- Opening Delimiter -
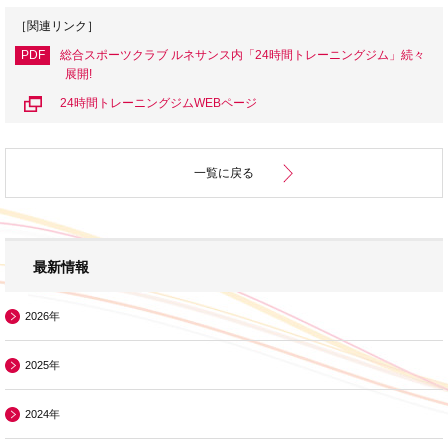
［関連リンク］
PDF
総合スポーツクラブ ルネサンス内「24時間トレーニングジム」続々
展開!
24時間トレーニングジムWEBページ
一覧に戻る
最新情報
2026年
2025年
2024年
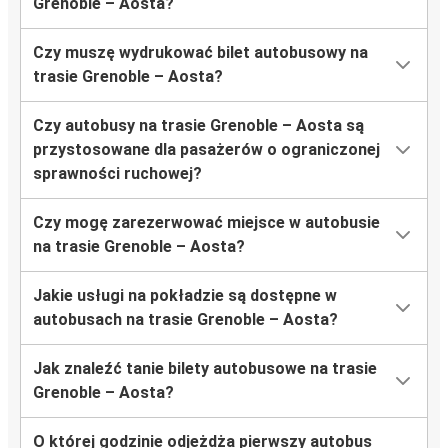
Grenoble – Aosta?
Czy muszę wydrukować bilet autobusowy na
trasie Grenoble – Aosta?
Czy autobusy na trasie Grenoble – Aosta są
przystosowane dla pasażerów o ograniczonej
sprawności ruchowej?
Czy mogę zarezerwować miejsce w autobusie
na trasie Grenoble – Aosta?
Jakie usługi na pokładzie są dostępne w
autobusach na trasie Grenoble – Aosta?
Jak znaleźć tanie bilety autobusowe na trasie
Grenoble – Aosta?
O której godzinie odjeżdża pierwszy autobus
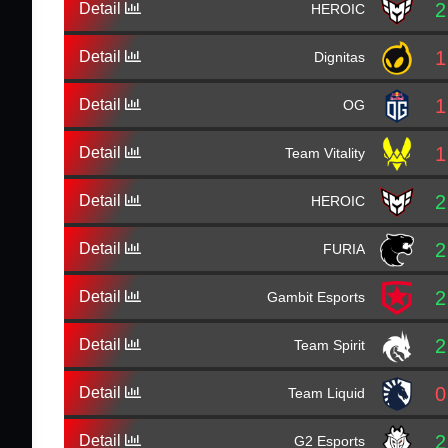
2
Detail
HEROIC
1
Detail
Dignitas
1
Detail
OG
1
Detail
Team Vitality
2
Detail
HEROIC
2
Detail
FURIA
2
Detail
Gambit Esports
2
Detail
Team Spirit
0
Detail
Team Liquid
2
Detail
G2 Esports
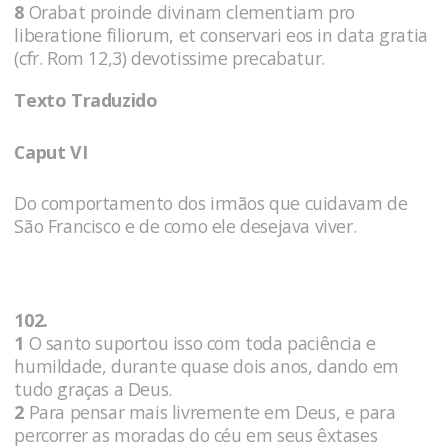
8
Orabat proinde divinam clementiam pro
liberatione filiorum, et conservari eos in data gratia
(cfr. Rom 12,3) devotissime precabatur.
Texto Traduzido
Caput VI
Do comportamento dos irmãos que cuidavam de
São Francisco e de como ele desejava viver.
102.
1
O santo suportou isso com toda paciência e
humildade, durante quase dois anos, dando em
tudo graças a Deus.
2
Para pensar mais livremente em Deus, e para
percorrer as moradas do céu em seus êxtases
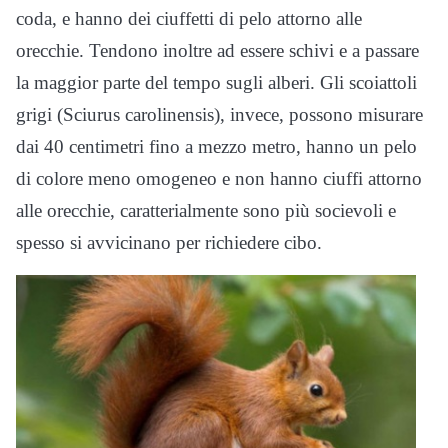
coda, e hanno dei ciuffetti di pelo attorno alle
orecchie. Tendono inoltre ad essere schivi e a passare
la maggior parte del tempo sugli alberi. Gli scoiattoli
grigi (Sciurus carolinensis), invece, possono misurare
dai 40 centimetri fino a mezzo metro, hanno un pelo
di colore meno omogeneo e non hanno ciuffi attorno
alle orecchie, caratterialmente sono più socievoli e
spesso si avvicinano per richiedere cibo.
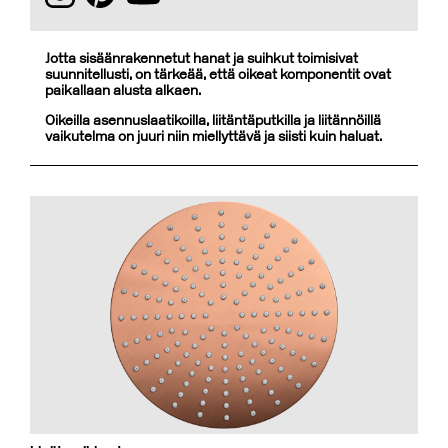
Jotta sisäänrakennetut hanat ja suihkut toimisivat
suunnitellusti, on tärkeää, että oikeat komponentit ovat
paikallaan alusta alkaen.
Oikeilla asennuslaatikoilla, liitäntäputkilla ja liitännöillä
vaikutelma on juuri niin miellyttävä ja siisti kuin haluat.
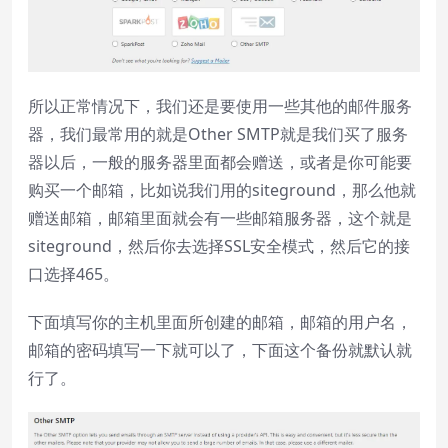
所以正常情况下，我们还是要使用一些其他的邮件服务
器，我们最常用的就是Other SMTP就是我们买了服务
器以后，一般的服务器里面都会赠送，或者是你可能要
购买一个邮箱，比如说我们用的siteground，那么他就
赠送邮箱，邮箱里面就会有一些邮箱服务器，这个就是
siteground，然后你去选择SSL安全模式，然后它的接
口选择465。
下面填写你的主机里面所创建的邮箱，邮箱的用户名，
邮箱的密码填写一下就可以了，下面这个备份就默认就
行了。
- Closing Delimiter -
*The problem:*
Copy out the lines of the records above, beginning with the line that contains "所以正常情况下，我们还是要使用一些其他的邮件服务" and continuing through the end of the records, with both ends included.

*Expected output:*
所以正常情况下，我们还是要使用一些其他的邮件服务
器，我们最常用的就是Other SMTP就是我们买了服务
器以后，一般的服务器里面都会赠送，或者是你可能要
购买一个邮箱，比如说我们用的siteground，那么他就
赠送邮箱，邮箱里面就会有一些邮箱服务器，这个就是
siteground，然后你去选择SSL安全模式，然后它的接
口选择465。
下面填写你的主机里面所创建的邮箱，邮箱的用户名，
邮箱的密码填写一下就可以了，下面这个备份就默认就
行了。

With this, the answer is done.